Some time before we drove our youngest child to college, our friends advised us to start a hobby, or begin a project to help us survive the dreaded empty nest syndrome. Because we had always been interested in history, we visited many museums throughout New York State, taking along our four kids, at least half of whom protested. As we drove through our neighboring towns, we noticed the many historical plaques along the highway noting old canal locks, aqueducts, and buildings associated with the Erie Canal.
Jack’s interest in technology led to reading about the planning and construction of the Canal.
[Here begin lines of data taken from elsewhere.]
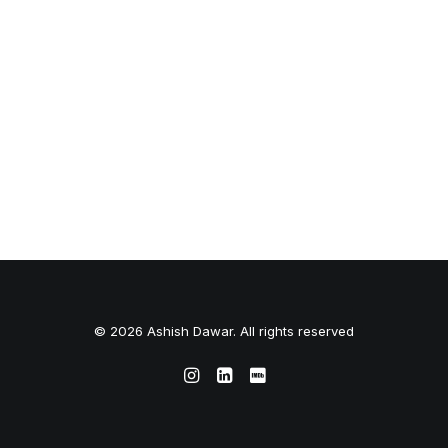
© 2026 Ashish Dawar. All rights reserved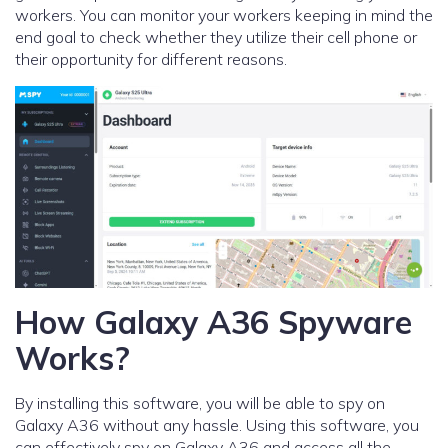
workers. You can monitor your workers keeping in mind the
end goal to check whether they utilize their cell phone or
their opportunity for different reasons.
How Galaxy A36 Spyware
Works?
By installing this software, you will be able to spy on
Galaxy A36 without any hassle. Using this software, you
can effectively spy on Galaxy A36 and access all the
During an evening out, and after a fun discussion, we smiled at each other and said “Let’s write a book!” What “empty nest syndrome”?
We spent many hours in the library in the Erie Canal Museum, located in the old Weighlock Building in Syracuse researching the history of the Canal. We found a wealth of anecdotal history, old business records, and diaries of people prominent in the many aspects of the Erie. Based upon a canaler’s recollection of a childhood incident involving throwing rotten eggs, Jack wrote most of the first chapter.
Similarly, at a day’s visit to the Erie Canal Village near Rome, we wrote page after page of descriptions. We tried to capture the essence of the boat, the buildings, the rooms where action would take place, and even descriptions of fellow tourist passengers on the canal boat ride.
We wanted Jonathan to be a normal pre-teenaged boy, although some conflict was necessary in order to have a canal adventure. Jonathan’s step-mom provided conflict, his best friend moved away, and he has a hard time learning the blacksmith trade in his father’s shop. Then, he is uprooted from the familiar to work with an uncle he hardly knows in a town some eighty miles from home.
Also during our research in the Museum library, we read about a historical figure named Deacon Eaton. There were extensive records concerning his activities as a missionary to lost souls on the Erie. There were thousands of boys working thoughout the length of the Canal, and most were badly treated orphans. Charles, the canal orphan, is a result of that research.
The tragedy of slavery led us to write the theme of the Underground Railroad into the book. We knew of a farmhouse near where we lived that was alleged to have a “hidey-hole” in an upper room. So, we thought, why not a hidey-hole in the canal boat? And, we decided, Uncle James’s canal boat should be named The Deliverance.
One late spring, a serious windstorm blasted through our town, moving one house two feet off its foundations, and driving tree branches through the roofs of others. It tore up the cedar shakes and broke windows on our house, and dented our neighbor’s aluminum siding. Obviously, powerful storms could come through central New York, so we added the tornado-caused adventure and resulting injury to Charles.
It is our desire to place this book, which includes historical fact from a Christian perspective, into the hands of youth both as an adventure and the encouragement to overcome their own adversity, great and small.